(RECORDS SHOWN):
/---

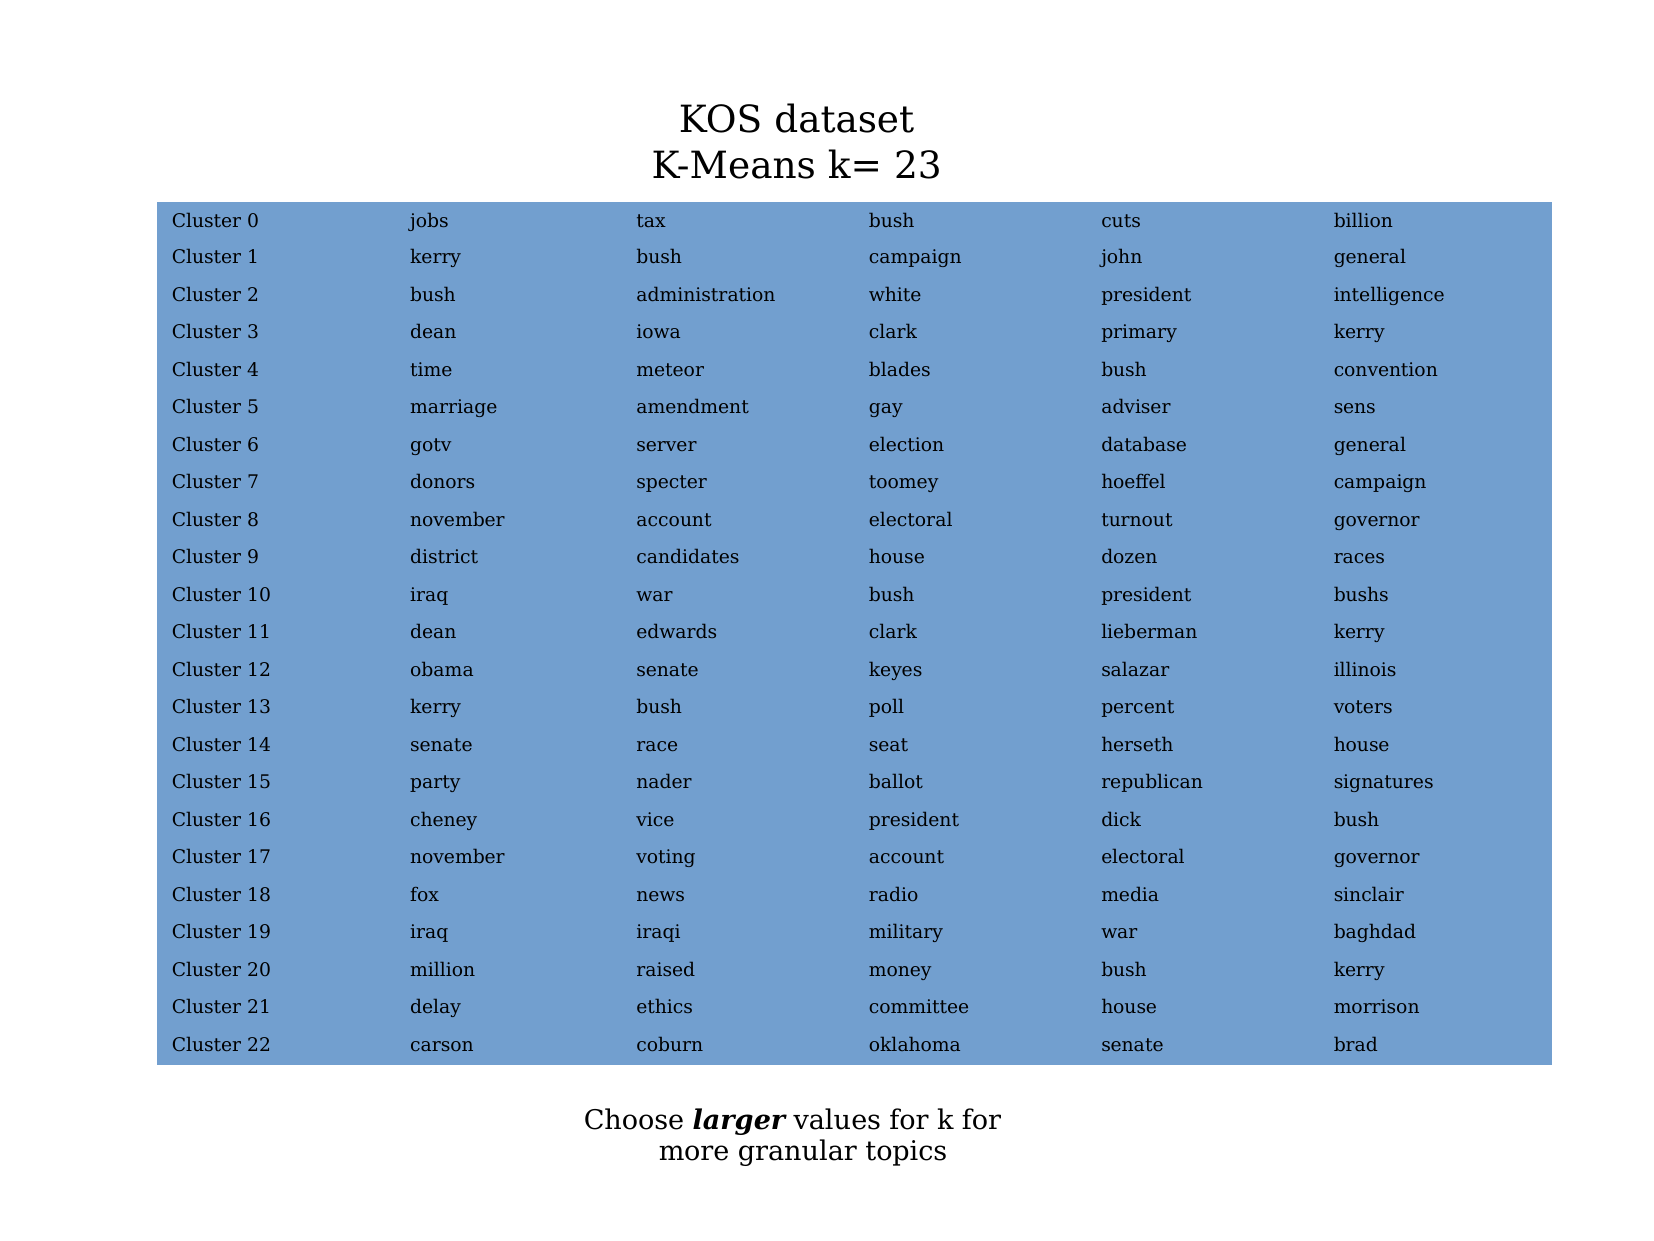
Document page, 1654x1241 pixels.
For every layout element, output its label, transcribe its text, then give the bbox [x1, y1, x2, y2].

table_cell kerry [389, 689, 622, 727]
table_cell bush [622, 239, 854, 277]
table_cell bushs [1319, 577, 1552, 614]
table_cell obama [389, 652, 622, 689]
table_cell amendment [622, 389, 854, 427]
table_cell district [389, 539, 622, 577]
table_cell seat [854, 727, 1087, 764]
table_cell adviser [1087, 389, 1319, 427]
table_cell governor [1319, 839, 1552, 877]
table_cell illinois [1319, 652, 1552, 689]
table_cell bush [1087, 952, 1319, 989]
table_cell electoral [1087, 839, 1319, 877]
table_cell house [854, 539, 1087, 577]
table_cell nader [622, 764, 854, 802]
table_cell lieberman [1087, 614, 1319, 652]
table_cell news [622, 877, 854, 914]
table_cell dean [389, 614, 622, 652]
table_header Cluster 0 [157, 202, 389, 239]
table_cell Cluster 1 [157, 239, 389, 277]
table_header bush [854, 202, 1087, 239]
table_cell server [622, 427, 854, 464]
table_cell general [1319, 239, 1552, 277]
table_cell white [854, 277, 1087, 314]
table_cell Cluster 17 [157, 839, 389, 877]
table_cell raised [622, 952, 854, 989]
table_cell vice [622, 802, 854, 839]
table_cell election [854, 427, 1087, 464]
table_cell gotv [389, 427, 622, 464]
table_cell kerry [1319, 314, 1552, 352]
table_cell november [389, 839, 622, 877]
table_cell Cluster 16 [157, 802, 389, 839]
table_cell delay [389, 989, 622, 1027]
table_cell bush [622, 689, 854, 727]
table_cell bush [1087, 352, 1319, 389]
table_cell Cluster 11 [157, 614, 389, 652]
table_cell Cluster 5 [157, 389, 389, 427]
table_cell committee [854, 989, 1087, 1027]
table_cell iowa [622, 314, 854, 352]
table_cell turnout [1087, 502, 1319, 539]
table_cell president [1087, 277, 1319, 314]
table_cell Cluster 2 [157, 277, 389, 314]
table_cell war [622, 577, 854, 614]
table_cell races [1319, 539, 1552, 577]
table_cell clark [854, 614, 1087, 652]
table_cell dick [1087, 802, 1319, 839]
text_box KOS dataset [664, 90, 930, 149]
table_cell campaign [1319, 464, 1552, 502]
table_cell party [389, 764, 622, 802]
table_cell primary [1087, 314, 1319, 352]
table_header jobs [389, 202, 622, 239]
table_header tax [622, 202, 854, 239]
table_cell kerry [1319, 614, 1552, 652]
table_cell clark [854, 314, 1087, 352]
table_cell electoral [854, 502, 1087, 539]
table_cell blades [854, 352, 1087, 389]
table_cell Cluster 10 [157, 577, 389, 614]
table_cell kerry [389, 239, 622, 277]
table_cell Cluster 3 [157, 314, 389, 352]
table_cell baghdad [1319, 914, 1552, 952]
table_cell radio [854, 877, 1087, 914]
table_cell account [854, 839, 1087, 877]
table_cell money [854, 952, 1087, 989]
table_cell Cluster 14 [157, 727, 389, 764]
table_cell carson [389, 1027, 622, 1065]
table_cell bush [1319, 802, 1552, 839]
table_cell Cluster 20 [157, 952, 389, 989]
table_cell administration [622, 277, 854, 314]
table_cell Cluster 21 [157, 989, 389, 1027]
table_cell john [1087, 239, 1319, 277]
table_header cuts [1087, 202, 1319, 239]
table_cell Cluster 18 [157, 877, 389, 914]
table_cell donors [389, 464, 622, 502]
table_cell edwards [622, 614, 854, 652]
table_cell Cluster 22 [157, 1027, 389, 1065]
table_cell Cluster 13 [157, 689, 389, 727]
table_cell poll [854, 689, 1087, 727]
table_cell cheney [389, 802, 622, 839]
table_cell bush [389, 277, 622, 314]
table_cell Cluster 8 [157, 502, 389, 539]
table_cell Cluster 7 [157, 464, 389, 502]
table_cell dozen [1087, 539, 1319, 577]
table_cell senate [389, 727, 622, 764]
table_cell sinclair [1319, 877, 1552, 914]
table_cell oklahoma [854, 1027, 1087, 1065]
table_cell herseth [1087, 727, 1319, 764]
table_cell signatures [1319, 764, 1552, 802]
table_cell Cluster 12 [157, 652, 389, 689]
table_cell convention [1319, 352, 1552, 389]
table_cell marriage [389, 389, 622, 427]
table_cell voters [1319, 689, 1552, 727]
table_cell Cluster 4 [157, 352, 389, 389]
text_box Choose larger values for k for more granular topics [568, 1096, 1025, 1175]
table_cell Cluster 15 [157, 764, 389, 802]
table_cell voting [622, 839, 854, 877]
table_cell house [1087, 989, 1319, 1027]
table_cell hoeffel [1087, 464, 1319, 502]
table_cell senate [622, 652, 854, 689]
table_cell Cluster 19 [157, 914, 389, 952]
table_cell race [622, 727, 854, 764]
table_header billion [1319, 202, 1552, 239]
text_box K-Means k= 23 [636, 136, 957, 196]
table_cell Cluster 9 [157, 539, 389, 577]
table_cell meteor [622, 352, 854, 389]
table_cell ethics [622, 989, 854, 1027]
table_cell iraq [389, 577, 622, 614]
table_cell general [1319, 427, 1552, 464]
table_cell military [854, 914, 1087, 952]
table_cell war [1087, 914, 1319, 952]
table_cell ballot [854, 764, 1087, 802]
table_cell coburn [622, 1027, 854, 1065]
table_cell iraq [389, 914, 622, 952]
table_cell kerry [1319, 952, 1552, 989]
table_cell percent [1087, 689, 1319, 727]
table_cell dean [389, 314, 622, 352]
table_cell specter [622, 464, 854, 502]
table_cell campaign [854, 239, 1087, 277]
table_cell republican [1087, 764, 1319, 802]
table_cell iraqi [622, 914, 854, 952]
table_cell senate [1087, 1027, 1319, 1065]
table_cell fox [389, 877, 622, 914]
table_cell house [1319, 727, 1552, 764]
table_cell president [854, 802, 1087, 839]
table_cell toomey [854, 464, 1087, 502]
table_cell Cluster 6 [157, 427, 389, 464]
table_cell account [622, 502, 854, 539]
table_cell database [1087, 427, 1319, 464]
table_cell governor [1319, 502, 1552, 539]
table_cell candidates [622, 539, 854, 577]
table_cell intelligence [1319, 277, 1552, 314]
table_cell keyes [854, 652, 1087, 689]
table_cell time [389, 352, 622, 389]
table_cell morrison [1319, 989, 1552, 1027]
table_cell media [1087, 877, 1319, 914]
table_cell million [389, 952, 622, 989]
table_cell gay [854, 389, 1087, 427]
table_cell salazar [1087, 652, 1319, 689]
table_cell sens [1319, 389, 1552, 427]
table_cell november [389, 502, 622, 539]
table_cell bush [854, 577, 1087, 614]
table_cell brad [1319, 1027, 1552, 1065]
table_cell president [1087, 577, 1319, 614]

\---

(PROBLEM TO WORK ON): Can you reproduce every line above verbatim, dropping the picture from your reply?

(RESPONSE FOR THIS EXERCISE):
Document page, 1654x1241 pixels.
For every layout element, output its label, transcribe its text, then give the bbox [x1, y1, x2, y2].

table_cell kerry [389, 689, 622, 727]
table_cell bush [622, 239, 854, 277]
table_cell bushs [1319, 577, 1552, 614]
table_cell obama [389, 652, 622, 689]
table_cell amendment [622, 389, 854, 427]
table_cell district [389, 539, 622, 577]
table_cell seat [854, 727, 1087, 764]
table_cell adviser [1087, 389, 1319, 427]
table_cell governor [1319, 839, 1552, 877]
table_cell illinois [1319, 652, 1552, 689]
table_cell bush [1087, 952, 1319, 989]
table_cell electoral [1087, 839, 1319, 877]
table_cell house [854, 539, 1087, 577]
table_cell nader [622, 764, 854, 802]
table_cell lieberman [1087, 614, 1319, 652]
table_cell news [622, 877, 854, 914]
table_cell dean [389, 614, 622, 652]
table_header Cluster 0 [157, 202, 389, 239]
table_cell Cluster 1 [157, 239, 389, 277]
table_header bush [854, 202, 1087, 239]
table_cell server [622, 427, 854, 464]
table_cell general [1319, 239, 1552, 277]
table_cell white [854, 277, 1087, 314]
table_cell Cluster 17 [157, 839, 389, 877]
table_cell raised [622, 952, 854, 989]
table_cell vice [622, 802, 854, 839]
table_cell election [854, 427, 1087, 464]
table_cell gotv [389, 427, 622, 464]
table_cell kerry [1319, 314, 1552, 352]
table_cell november [389, 839, 622, 877]
table_cell Cluster 16 [157, 802, 389, 839]
table_cell delay [389, 989, 622, 1027]
table_cell bush [622, 689, 854, 727]
table_cell bush [1087, 352, 1319, 389]
table_cell Cluster 11 [157, 614, 389, 652]
table_cell Cluster 5 [157, 389, 389, 427]
table_cell committee [854, 989, 1087, 1027]
table_cell iowa [622, 314, 854, 352]
table_cell turnout [1087, 502, 1319, 539]
table_cell president [1087, 277, 1319, 314]
table_cell Cluster 2 [157, 277, 389, 314]
table_cell war [622, 577, 854, 614]
table_cell races [1319, 539, 1552, 577]
table_cell clark [854, 614, 1087, 652]
table_cell dick [1087, 802, 1319, 839]
text_box KOS dataset [664, 90, 930, 149]
table_cell campaign [1319, 464, 1552, 502]
table_cell party [389, 764, 622, 802]
table_cell primary [1087, 314, 1319, 352]
table_header jobs [389, 202, 622, 239]
table_header tax [622, 202, 854, 239]
table_cell kerry [1319, 614, 1552, 652]
table_cell clark [854, 314, 1087, 352]
table_cell electoral [854, 502, 1087, 539]
table_cell blades [854, 352, 1087, 389]
table_cell Cluster 10 [157, 577, 389, 614]
table_cell kerry [389, 239, 622, 277]
table_cell Cluster 3 [157, 314, 389, 352]
table_cell baghdad [1319, 914, 1552, 952]
table_cell radio [854, 877, 1087, 914]
table_cell account [854, 839, 1087, 877]
table_cell money [854, 952, 1087, 989]
table_cell Cluster 14 [157, 727, 389, 764]
table_cell carson [389, 1027, 622, 1065]
table_cell bush [1319, 802, 1552, 839]
table_cell Cluster 20 [157, 952, 389, 989]
table_cell administration [622, 277, 854, 314]
table_cell Cluster 21 [157, 989, 389, 1027]
table_cell john [1087, 239, 1319, 277]
table_header cuts [1087, 202, 1319, 239]
table_cell Cluster 18 [157, 877, 389, 914]
table_cell donors [389, 464, 622, 502]
table_cell edwards [622, 614, 854, 652]
table_cell Cluster 22 [157, 1027, 389, 1065]
table_cell Cluster 13 [157, 689, 389, 727]
table_cell poll [854, 689, 1087, 727]
table_cell cheney [389, 802, 622, 839]
table_cell bush [389, 277, 622, 314]
table_cell Cluster 8 [157, 502, 389, 539]
table_cell Cluster 7 [157, 464, 389, 502]
table_cell dozen [1087, 539, 1319, 577]
table_cell senate [389, 727, 622, 764]
table_cell sinclair [1319, 877, 1552, 914]
table_cell oklahoma [854, 1027, 1087, 1065]
table_cell herseth [1087, 727, 1319, 764]
table_cell signatures [1319, 764, 1552, 802]
table_cell Cluster 12 [157, 652, 389, 689]
table_cell convention [1319, 352, 1552, 389]
table_cell marriage [389, 389, 622, 427]
table_cell voters [1319, 689, 1552, 727]
table_cell Cluster 4 [157, 352, 389, 389]
text_box Choose larger values for k for more granular topics [568, 1096, 1025, 1175]
table_cell Cluster 15 [157, 764, 389, 802]
table_cell voting [622, 839, 854, 877]
table_cell house [1087, 989, 1319, 1027]
table_cell hoeffel [1087, 464, 1319, 502]
table_cell senate [622, 652, 854, 689]
table_cell Cluster 19 [157, 914, 389, 952]
table_cell race [622, 727, 854, 764]
table_header billion [1319, 202, 1552, 239]
text_box K-Means k= 23 [636, 136, 957, 196]
table_cell Cluster 9 [157, 539, 389, 577]
table_cell meteor [622, 352, 854, 389]
table_cell ethics [622, 989, 854, 1027]
table_cell iraq [389, 577, 622, 614]
table_cell general [1319, 427, 1552, 464]
table_cell military [854, 914, 1087, 952]
table_cell war [1087, 914, 1319, 952]
table_cell ballot [854, 764, 1087, 802]
table_cell coburn [622, 1027, 854, 1065]
table_cell iraq [389, 914, 622, 952]
table_cell kerry [1319, 952, 1552, 989]
table_cell percent [1087, 689, 1319, 727]
table_cell dean [389, 314, 622, 352]
table_cell specter [622, 464, 854, 502]
table_cell campaign [854, 239, 1087, 277]
table_cell republican [1087, 764, 1319, 802]
table_cell iraqi [622, 914, 854, 952]
table_cell senate [1087, 1027, 1319, 1065]
table_cell fox [389, 877, 622, 914]
table_cell house [1319, 727, 1552, 764]
table_cell president [854, 802, 1087, 839]
table_cell toomey [854, 464, 1087, 502]
table_cell Cluster 6 [157, 427, 389, 464]
table_cell account [622, 502, 854, 539]
table_cell database [1087, 427, 1319, 464]
table_cell governor [1319, 502, 1552, 539]
table_cell candidates [622, 539, 854, 577]
table_cell intelligence [1319, 277, 1552, 314]
table_cell keyes [854, 652, 1087, 689]
table_cell time [389, 352, 622, 389]
table_cell morrison [1319, 989, 1552, 1027]
table_cell media [1087, 877, 1319, 914]
table_cell million [389, 952, 622, 989]
table_cell gay [854, 389, 1087, 427]
table_cell salazar [1087, 652, 1319, 689]
table_cell sens [1319, 389, 1552, 427]
table_cell november [389, 502, 622, 539]
table_cell bush [854, 577, 1087, 614]
table_cell brad [1319, 1027, 1552, 1065]
table_cell president [1087, 577, 1319, 614]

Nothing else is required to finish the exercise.